The conformational energy landscape and the associated electronic structure and spectroscopic properties (UV/Vis/near-infrared (NIR) and IR) of three formally d(5)/d(6) mixed-valence diruthenium complex cations, [{Ru(dppe)Cp*}2(μ-C≡CC6H4C≡C)](+), [1](+), [trans-{RuCl(dppe)2}2(μ-C≡CC6H4C≡C)](+), [2](+), and the Creutz-Taube ion, [{Ru(NH3)5}2(μ-pz)](5+), [3](5+) (Cp = cyclopentadienyl; dppe = 1,2-bis(diphenylphosphino)ethane; pz = pyrazine), have been studied using a nonstandard hybrid density functional BLYP35 with 35 % exact exchange and continuum solvent models. For the closely related monocations [1](+) and [2](+), the calculations indicated that the lowest-energy conformers exhibited delocalized electronic structures (or class III mixed-valence character). However, these minima alone explained neither the presence of shoulder(s) in the NIR absorption envelope nor the presence of features in the observed vibrational spectra characteristic of both delocalized and valence-trapped electronic structures.

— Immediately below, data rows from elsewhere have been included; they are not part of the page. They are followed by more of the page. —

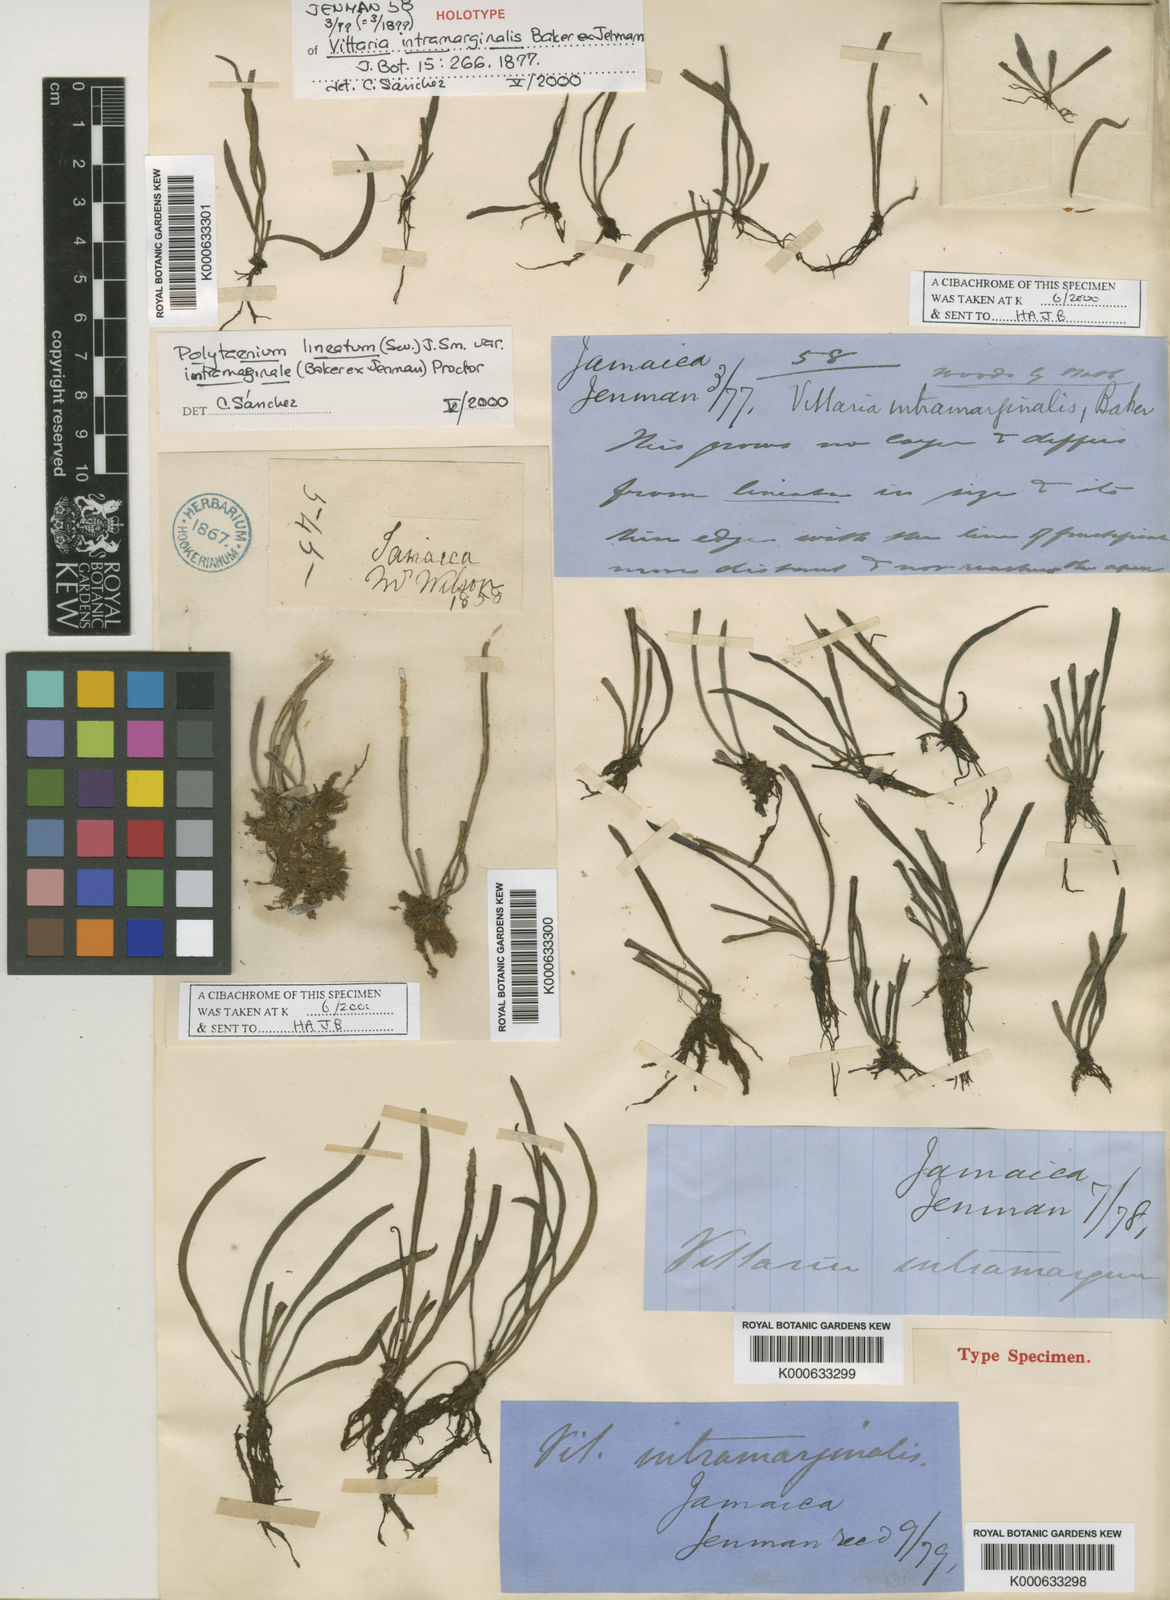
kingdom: Plantae
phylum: Tracheophyta
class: Polypodiopsida
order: Polypodiales
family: Pteridaceae
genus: Vittaria
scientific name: Vittaria lineata
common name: Shoestring fern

A series of computational models have been used to demonstrate that the mutual conformation of the metal fragments--and even more importantly the orientation of the bridging ligand relative to those metal centers--influences the electronic coupling sufficiently to afford valence-trapped conformations, which are of sufficiently low energy to be thermally populated. Areas in the conformational phase space with variable degrees of symmetry breaking of structures and spin-density distributions are shown to be responsible for the characteristic spectroscopic features of these two complexes. The Creutz-Taube ion [3](5+) also exhibits low-lying valence-trapped conformational areas, but the electronic transitions that characterize these conformations with valence-localized electronic structures have low intensities and do not influence the observed spectroscopic characteristics to any notable extent.